How India can become a $10 trillion economy by 2034
A new PwC report suggests that now is the time for India to comprehensively reinvent its economy in line with long-term needs and ambitions. All that’s required is a “full-potential mindset.”
For all its devastating consequences, the Covid-19 crisis has been a unifying experience for people across the world. Lockdown, virtual working, social distancing and uncertainty have been a reality for everyone – irrespective of city, country, socio-economic background or any other social segmentation.
According to PwC, a shared experience of this scale is a rare occurrence and presents an equally rare opportunity. In its report, the Big Four accounting and advisory firm details how the crisis could usher in a ‘full-potential mindset’ – “A perspective that is experienced together by different stakeholders, creating a common vision driving higher outcomes for all.”
India is at a crossroads. On the one hand, the country has long been touted as a centre for economic growth. On the other, the diligent democratic system combined with the size and scale of the economy has meant that progress is always slow going. According to PwC, leveraging the full potential mindset that has emerged since the start of this year could make India’s economy lean, agile, decisive and consequently “more productive than ever before.”
Currently valued at under $3 trillion and growing at just short of 7% per year, India has long aspired to grow into a $5 trillion economy, which is expected to take decades. According to PwC, a full-potential mindset could take India to 9% growth and $10 trillion in cumulative economic activity by as early as 2034.
The timeline is such: For now, efforts must be directed towards containing the virus and subsequently repairing the economy. It is only in the medium term – between one and three years from now – that India should start fundamentally rethinking and reconfiguring its economy in line with conditions of the future. By 2023, the researchers expect that India will be on-track to reaching its full potential over the next decade and more.
Indeed, rethinking and reconfiguring is a vague yet monumental undertaking. PwC analysts broke this entire process down into eight key pillars, which constitute the ‘house of revival and growth.’ To reinvent the demand landscape, for instance, the two pillars are widespread engagement with society and investing in economic stimulus, infrastructure and decentralisation.
From a resources perspective, one pillar is the accumulation of natural, financial and data capital, while the other is the development of human and cultural capital to meet modern day digital requirements. Reinventing supply involves rethinking operating models with a focus on agility and flexibility as one central pillar, the other being rearranging supply chains to minimise risk and maximise value.
The last two pillars fall within the institutional paradigm. Reforms & governance will help drive many of these fundamental changes. Institutional forces will also have to be deployed to ensure business sustainability – a central part of the global economy of tomorrow. According to PwC, these eight pillars together could eliminate key barriers to economic growth.

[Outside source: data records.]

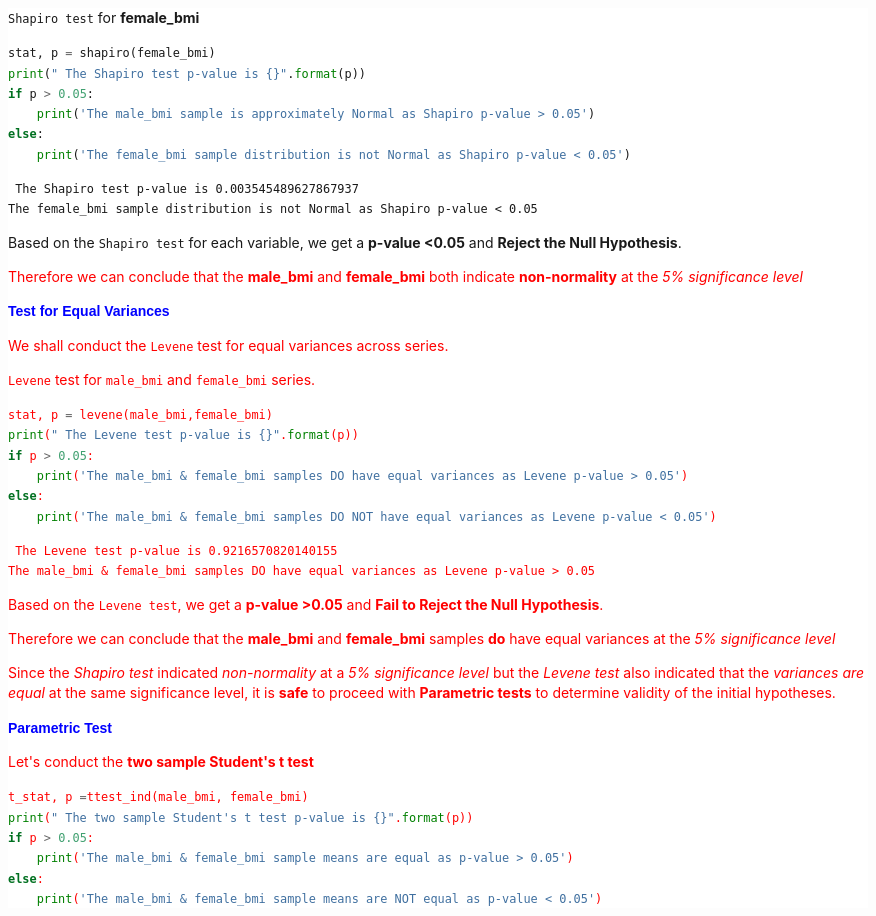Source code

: 
`Shapiro test` for **female_bmi**


```python
stat, p = shapiro(female_bmi)
print(" The Shapiro test p-value is {}".format(p))
if p > 0.05:
    print('The male_bmi sample is approximately Normal as Shapiro p-value > 0.05')
else:
    print('The female_bmi sample distribution is not Normal as Shapiro p-value < 0.05')
```

     The Shapiro test p-value is 0.003545489627867937
    The female_bmi sample distribution is not Normal as Shapiro p-value < 0.05
    

Based on the `Shapiro test` for each variable, we get a **p-value <0.05** and **Reject the Null Hypothesis**. 

<font color='red'> Therefore we can conclude that the **male_bmi** and **female_bmi** both indicate **non-normality** at the *5% significance level* 

<span style="font-family: Arial; font-weight:bold;color:blue;">**Test for Equal Variances**

We shall conduct the `Levene` test for equal variances across series.

`Levene` test for `male_bmi` and `female_bmi` series.


```python
stat, p = levene(male_bmi,female_bmi)
print(" The Levene test p-value is {}".format(p))
if p > 0.05:
    print('The male_bmi & female_bmi samples DO have equal variances as Levene p-value > 0.05')
else:
    print('The male_bmi & female_bmi samples DO NOT have equal variances as Levene p-value < 0.05')
```

     The Levene test p-value is 0.9216570820140155
    The male_bmi & female_bmi samples DO have equal variances as Levene p-value > 0.05
    

Based on the `Levene test`, we get a **p-value >0.05** and **Fail to Reject the Null Hypothesis**. 

<font color='red'>Therefore we can conclude that the **male_bmi** and **female_bmi** samples **do** have equal variances at the *5% significance level*

Since the *Shapiro test* indicated *non-normality* at a *5% significance level* but the *Levene test* also indicated that the *variances are equal* at the same significance level, it is **safe** to proceed with **Parametric tests** to determine validity of the initial hypotheses.

<span style="font-family: Arial; font-weight:bold;color:blue;">**Parametric Test**

Let's conduct the **two sample Student's t test**


```python
t_stat, p =ttest_ind(male_bmi, female_bmi)
print(" The two sample Student's t test p-value is {}".format(p))
if p > 0.05:
    print('The male_bmi & female_bmi sample means are equal as p-value > 0.05')
else:
    print('The male_bmi & female_bmi sample means are NOT equal as p-value < 0.05')
```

“As we reconstruct our economy, it is imperative that we remove frictions that have hampered growth historically,” said Shashank Tripathi, Government Strategy & Transformation Leader at PwC. He went on to add that these pillars will have to cut across the entire economic landscape.

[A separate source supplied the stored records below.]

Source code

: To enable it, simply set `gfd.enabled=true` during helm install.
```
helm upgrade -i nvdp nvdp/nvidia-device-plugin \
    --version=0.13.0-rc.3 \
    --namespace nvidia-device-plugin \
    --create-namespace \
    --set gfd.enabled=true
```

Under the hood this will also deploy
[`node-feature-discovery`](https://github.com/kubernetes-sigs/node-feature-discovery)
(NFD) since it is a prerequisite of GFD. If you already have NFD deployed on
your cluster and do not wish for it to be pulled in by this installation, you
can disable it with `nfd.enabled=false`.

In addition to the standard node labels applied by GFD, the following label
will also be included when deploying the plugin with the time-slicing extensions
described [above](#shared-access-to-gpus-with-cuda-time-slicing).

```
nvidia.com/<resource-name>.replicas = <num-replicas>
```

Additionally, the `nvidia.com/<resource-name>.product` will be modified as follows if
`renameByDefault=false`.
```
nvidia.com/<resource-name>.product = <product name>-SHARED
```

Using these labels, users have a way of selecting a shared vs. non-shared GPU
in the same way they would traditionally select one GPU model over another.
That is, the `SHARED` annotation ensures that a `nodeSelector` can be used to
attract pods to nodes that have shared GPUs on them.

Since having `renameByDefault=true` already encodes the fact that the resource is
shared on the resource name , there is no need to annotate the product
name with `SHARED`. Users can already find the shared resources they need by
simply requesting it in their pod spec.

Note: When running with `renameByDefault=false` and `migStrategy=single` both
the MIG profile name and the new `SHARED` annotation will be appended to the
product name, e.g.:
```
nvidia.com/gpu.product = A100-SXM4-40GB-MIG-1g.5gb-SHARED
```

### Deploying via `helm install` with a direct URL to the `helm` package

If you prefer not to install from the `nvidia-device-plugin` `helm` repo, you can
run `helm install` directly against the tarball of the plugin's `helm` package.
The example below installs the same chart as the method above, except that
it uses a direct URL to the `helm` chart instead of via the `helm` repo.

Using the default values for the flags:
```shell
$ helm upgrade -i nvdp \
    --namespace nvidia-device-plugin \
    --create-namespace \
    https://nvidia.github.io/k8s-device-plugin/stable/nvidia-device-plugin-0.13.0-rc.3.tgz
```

“While each sector must grow on its own, increasing flow of data and convergence between sectors and across institutions will be key,” he said. PwC’s report lays down nine key sectors where reinvention efforts must be concentrated for the highest impact.
Sectors in focus
Facing similar imperatives for reinvention are the consumer retail, health & pharma, and the automotive & industrial products sectors. Most changes here lie on the demand side, as consumer preferences changing to become more safety and health conscious, while the spending consumer base is rapidly expanding beyond the traditional urban centres. Engaging various population segments will be key to growth for these sectors. At the same time, these industries are also expected to face change on the supply side, from digitalisation of operating models and supply chains.
Clubbed together in a separate category are the power & mining, infrastructure & logistics, information technology and education sectors. Each of these sectors can benefit from a bigger emphasis on data platforms to generate insights and better manage infrastructure. Drawing private investment will be key to achieving these objectives. Interestingly, PwC suggests that India’s budding IT sector also has an opportunity to capitalise on an expanding urban landscape, by developing solutions in vernacular languages for instance.

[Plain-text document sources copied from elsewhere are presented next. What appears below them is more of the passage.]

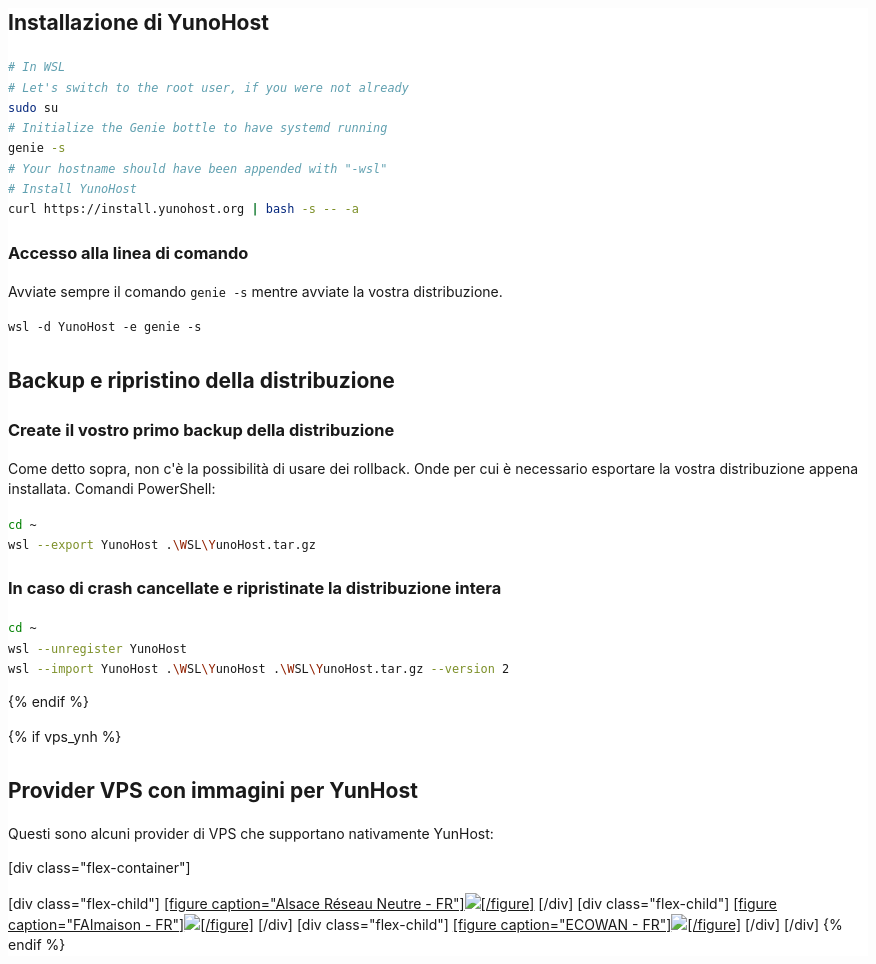 ## Installazione di YunoHost

```bash
# In WSL
# Let's switch to the root user, if you were not already
sudo su
# Initialize the Genie bottle to have systemd running
genie -s
# Your hostname should have been appended with "-wsl"
# Install YunoHost
curl https://install.yunohost.org | bash -s -- -a
```

### Accesso alla linea di comando

Avviate sempre il comando `genie -s` mentre avviate la vostra distribuzione.

`wsl -d YunoHost -e genie -s`

## Backup e ripristino della distribuzione

### Create il vostro primo backup della distribuzione

Come detto sopra, non c'è la possibilità di usare dei rollback. Onde per cui è necessario esportare la vostra distribuzione appena installata. Comandi PowerShell:

```bash
cd ~
wsl --export YunoHost .\WSL\YunoHost.tar.gz
```

### In caso di crash cancellate e ripristinate la distribuzione intera

```bash
cd ~
wsl --unregister YunoHost
wsl --import YunoHost .\WSL\YunoHost .\WSL\YunoHost.tar.gz --version 2
```

{% endif %}

{% if vps_ynh %}

## Provider VPS con immagini per YunHost

Questi sono alcuni provider di VPS che supportano nativamente YunHost:

[div class="flex-container"]

[div class="flex-child"]
[[figure caption="Alsace Réseau Neutre - FR"]![](image://vps_ynh_arn.png?height=50)[/figure]](https://arn-fai.net/en/h%C3%A9bergement-alternatif/vps)
[/div]
[div class="flex-child"]
[[figure caption="FAImaison - FR"]![](image://vps_ynh_faimaison.svg?height=50)[/figure]](https://www.faimaison.net/services/vm.html)
[/div]
[div class="flex-child"]
[[figure caption="ECOWAN - FR"]![](image://vps_ynh_ecowan.png?height=50)[/figure]](https://www.ecowan.fr/vps-linux)
[/div]
[/div]
{% endif %}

The financial sector and the government sector could both do with some reforms according to PwC. Non-performing assets are on the rise in India, calling for an effective bankruptcy framework. The government, meanwhile, needs to improve the ease of doing business in India through a range of land, labour, and taxation reforms. Lastly, the agriculture sector needs support with its liberalisation drive, as farmers look to build competitiveness and livelihoods.
The researchers also make note of the small and medium enterprises (SMEs) segment in India, which needs attention in its own way. Most SMEs remain outside of the organised business fore, and need to be brought into the economic system. Combined with reforms in individual sectors, this would help instill the full potential mindset in India. “Adopting a whole-of-society execution, bringing together the public and private sector along with citizens, would be key to spur faster revival and growth,” concluded Shyamal Mukherjee, Chairman at PwC India.